あらすじ
突如として現れた雲怪獣。
雲怪獣は、子どもを食べるのだ。
雲怪獣はさまざまな条件をつけて、食べる子どもを絞っていく。
そして、最終条件にかなった男の子がいた……!
子どもを食べるくもかいじゅうが現れた!
ある日突然現れたのは、「くもかいじゅう」。
それはもう、なんの前置きもなく、ぽかんと現れる。
この雲怪獣、
「さーて、きょうは どのこに しようかな…」
……と、なぜか子どもを物色し始める。
なぜか?
そう、この雲怪獣、どうやら子どもを食べるらしいのだ。
町は恐怖に凍り付き、子どもを抱えた家族は小さくなってふるえている。
雲怪獣はそんな光景に、自分も偉くなったもんだと得意顔。今日は男の子を食べようかと言い出す。
男の子がいる家は恐怖に震え上がる。
雲怪獣は条件を絞っていく。
野菜嫌いな子、ゲームを一時間以上する子……
なんだか教訓的な条件をやたらと持ってくる雲怪獣である。
最後の最後に「お尻に左右に二つずつほくろがある子」というよくわからん条件を持ち出してきた雲怪獣。理由はかわいいから、とのこと。
かわいい……か……?
まさかお尻に二つほくろのある子は都合よくいないだろう、と雲怪獣も言っていたのだが、なんと当てはまる子がいた。なんて運の悪い。

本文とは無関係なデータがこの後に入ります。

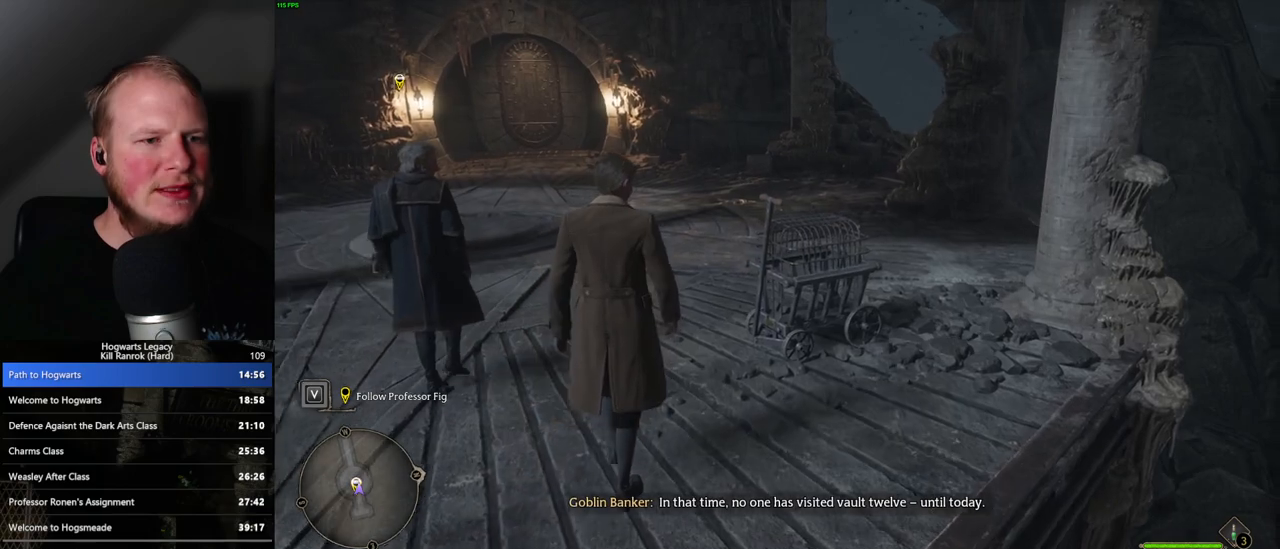
{"keys": ["w"], "mouse": [], "events": []}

その子と家族は車に飛び乗って、雲怪獣から逃げる。逃げる逃げる逃げる!
あわや、というときにそのこのお姉さんがお尻にほくろを書き足した。
ほーらお尻に三つもほくろがある。二つじゃないわよ作戦である。
雲怪獣は、うーん三つほくろはかわいくない、ならば仕方ない……とあきらめて立ち去っていく。食べるのをあきらめるほどに、三つのほくろはかわいくないらしい。ほくろ偉大なり。
怪獣は三つ目のほくろ、なんか変だったな……とか思いながら、次の場所でまた子どもを物色しようと考えるのであった……。
今日はあなたの町に現れるかも……。
恐ろしいくもかいじゅう
突如として現れた雲怪獣に逃げまどう一家。
倒されずそのままどこかに行って、また食べる候補を探す……というモンスターパニック映画の終わり方のような結末である。
しかし話は意外と通じるので、話し合いによっては回避できそうな感じである。
幼児、低学年向け。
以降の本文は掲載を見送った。